(Document extract)

Select Committee on International Development Minutes of Evidence


Examination of Witnesses (Questions 40-59)

MR MICHAEL MOSSELMANS, DR BARBARA HENDRIE, MR PAUL SCHULTE, MS JOAN LINK AND MR GAVIN BARLOW

15 MARCH 2005

  Q40 Chairman: General Jackson clearly felt and I think there is sometimes a perception in the army that they go in on day one and take the ground and on day two DFID and the tea wagon should come along and start dishing out development aid. Clare Short, when she was secretary of state, specifically in relation to Iraq, although I think it might apply to others, clearly felt this was a mess the Ministry of Defence had got everyone into and they were the occupying powers under the Geneva Convention and therefore under the Geneva Convention they should jolly well get on and repair the electricity, dish out the water and the food and everything else. There seems to be some sort of opaqueness as to what government collectively is expecting DFID to do in the immediate aftermath of conflict. I just wondered whether that is something which these pools collectively are resolving or whether that is being resolved by a Cabinet sub-committee somewhere.

  Mr Schulte: There are inter-departmental committees looking at that and they are discussing the role and funding of the pools or other sources of finance.

  Q41 Chairman: This is not so much a funding-the-pools issue; this is a fundamental issue about what HMG expects. This Committee's spotlight is primarily on DFID. What does HMG expect DFID to do and deliver in the immediate aftermath of conflict and, on this occasion, military action? There clearly was a tension there which bubbled over, because the then secretary of state made quite sure that the world knew that she was not happy. I just wondered whether that was an issue which had yet been resolved.

  Mr Schulte: What I can say about that is that my unit, which is an inter-departmental unit, has been set up to deal specifically with the aftermath of conflict situations. That does not necessarily mean that DFID would not be there and it says nothing about the role that DFID would have in relation to my unit's role and that would have to be determined according to the individual circumstance of the event.

  Chairman: Right. I am not sure that entirely answers my question, but I think we will draw it out on another occasion.

  Q42 Mr Bercow: There does seem potential scope, if you are even mildly sceptical or cynical about the new initiative, for some concern. I express that as an under-statement, I should have thought. My understanding is that DFID is hosting and providing most of the running costs for the PCRU. In administrative terms, the reporting line is through DFID. In policy-coordination terms, the reporting line is through the Cabinet Office, which does not have legendary experience in the field that we are discussing and in terms of overall political oversight, we are talking about, as I understand it, a Cabinet committee or sub-committee chaired by the Foreign Secretary. I do not think you have to be instinctively a troublemaker to sense that there could be some reasonable modicum of difficulty from time to time in getting speedy decision making. Are you confident that is going to be avoided and, if so, why?

  Mr Schulte: I am confident that there is an acceptance within government of the need for early movement and quick inter-departmental decisions and the working of the capabilities that we are trying to build up for early impact on the ground. I see no reason on the horizon why that acceptance amongst all the departments I work with should not actually lead to quick decisive reaction.

(End Document extract)

## Task to carry out
Name every witness listed in the heading of the committee evidence extract above, with their titles.

(Information supplied)

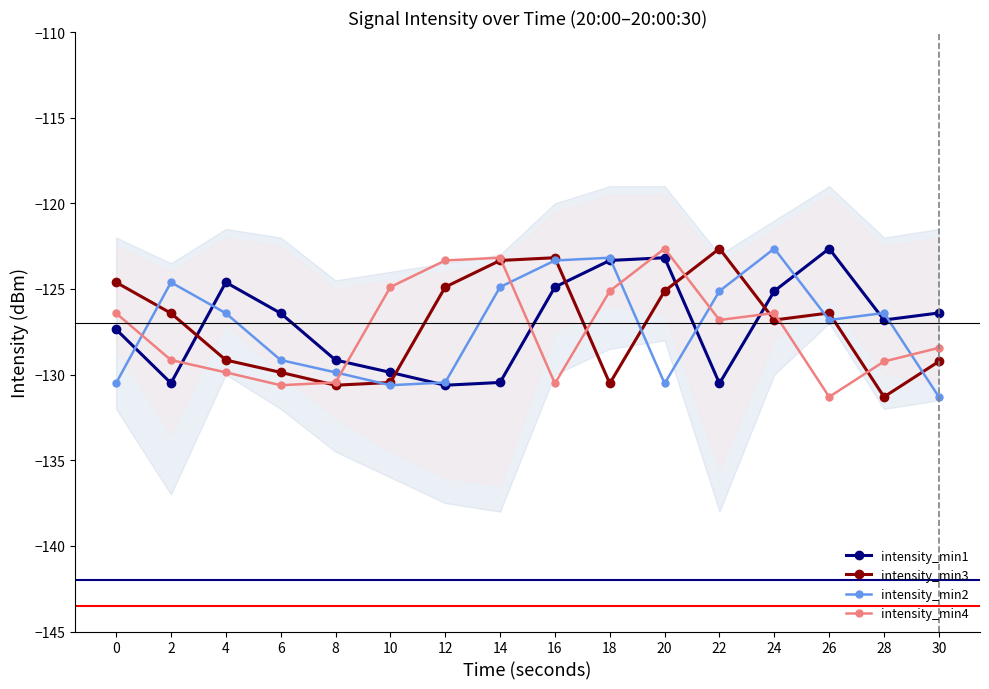

What is the spread (max minus min) of values at 2?

5.9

(End Information supplied)

## Task output
Mr Michael Mosselmans
Dr Barbara Hendrie
Mr Paul Schulte
Ms Joan Link
Mr Gavin Barlow